Need for Education Ministry to review ICT policy on education – Report

The Pan-African Research Team on the Pedagogical Integration of Information and Communication Technology (ICT) in Ghanaian educational institutions, has urged the Ministry of Education to review its ICT policy, to assure pedagogical integration of ICT.

The Ministry was to terminate the teaching of ICT as just a core subject in schools and rather focus on resourcing schools with at least a computer with internet connectivity, as well as build capacity of teachers in academic integration of ICTs to ensure that the technology could be used as a means of learning and not what to learn.

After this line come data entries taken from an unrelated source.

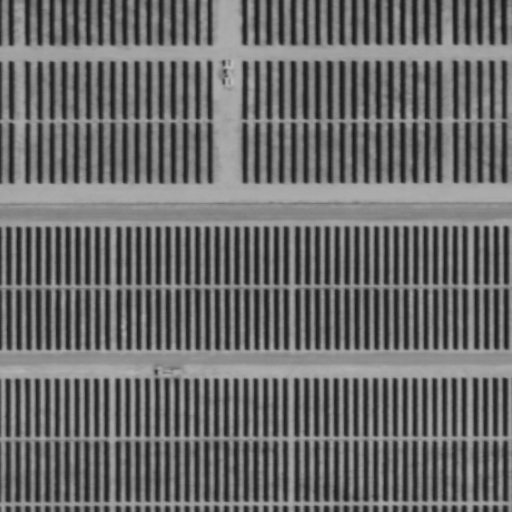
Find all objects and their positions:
solar farm: (255, 99)
solar farm: (255, 355)
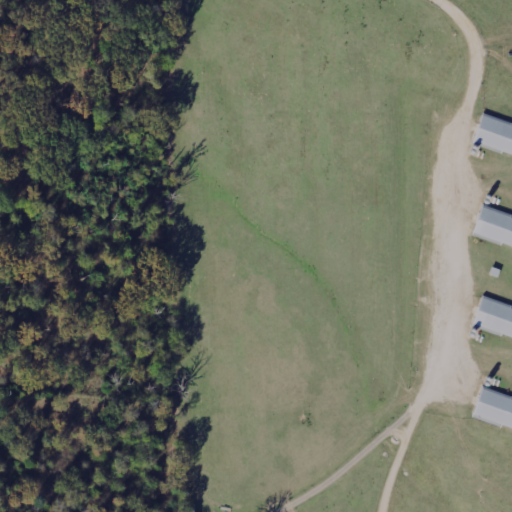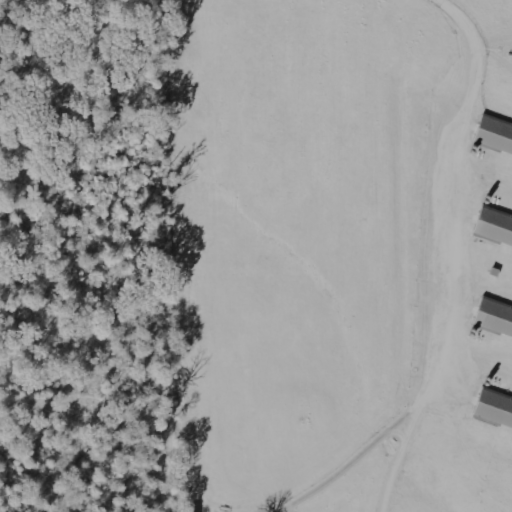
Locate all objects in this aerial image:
building: (492, 140)
building: (492, 228)
building: (492, 320)
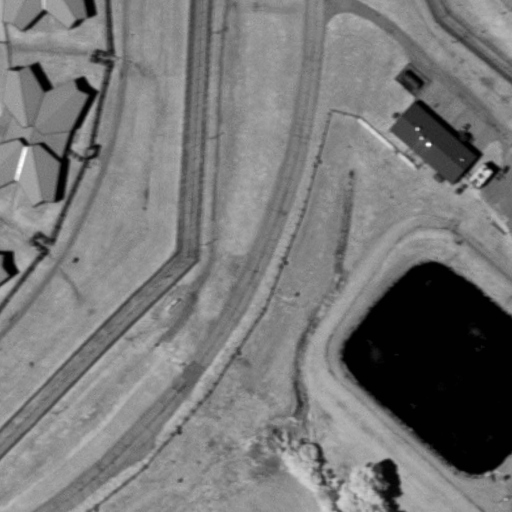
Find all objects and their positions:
road: (510, 0)
building: (43, 10)
building: (45, 11)
road: (428, 65)
road: (4, 124)
building: (38, 131)
building: (38, 135)
building: (435, 142)
building: (433, 144)
road: (97, 180)
building: (509, 225)
building: (509, 225)
building: (4, 270)
building: (4, 271)
road: (249, 289)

Professor Kofi Mereku, Lecturer at University of Education, Winneba, and Ghana’s Team Leader for Pan-African Research Agenda on the Pedagogical Integration of ICT, made the call when presenting research findings on academic integration of ICT  in Ghana, at a National Validation Workshop in Accra on Wednesday.

The research objective was to examine the Ghanaian educational institutions’ capacity for and approach to, pedagogical integration of ICT.

Prof. Mereku noted that the emphasis had been on the development of ICT for the development of the students’ skills in operating the equipment and not necessarily developing their ICT literacy.

“In Ghanaian institutions, ICT is not used as a way to learn, they are what is taught, that is teachers focus on initiating new users to the basic functions of the equipment,” he said.

The workshop, which brought together various stakeholders, was to undertake a critique and fine tune the findings of the research which would be presented at an international conference in Bamako, Mali in January next year.

Prof. Mereku recommended that educational institutions, with support from their Boards and Parent Teacher Associations drew their ICT plans and further resourced their implementation.

He said the research results indicated that at the pre-tertiary level some attempts had been made by the MOE to formalise the teaching of ICT and encourage its integration into the teaching and learning process.

Prof. Mereku said: “Nonetheless, little integration was observed in teaching and learning in schools”.

He said it was observed that though some basic schools and senior high schools had computers and computer laboratories, most of the equipment had neither been networked nor connected to the internet.

Prof. Mereku attributed the challenges to the belief of both policy implementers and teachers, that it was important to understand these functions well before proceeding to apply them to other learning situations.

He indicated that in some institutions because of lack of plans, a gradual decline in deployment of ICTs  was observed, leading to little or no students’ hands-on experience during ICT lessons.

Prof. Mereku said there was enthusiasm at the tertiary level to deploy ICT tools, but the tools were not being utilised optimally in the way the technology proponents anticipated their use in higher education.

He related such developments partly to overemphasis on deployment rather than integration in the national ICT policies and partly to the inefficiencies in the design of the curricula being implemented in Ghanaian institutions.

Mr Joshua Baku, General Secretary of Educational Research Network for West and Central Africa, coordinators of the research project, explained that it was being undertaken in 12 African countries, with funding from the International Research and Development Centre.

He said the various stakeholders would compare reports and findings to see how best to improve upon ICT usage in educational institution in their respective countries.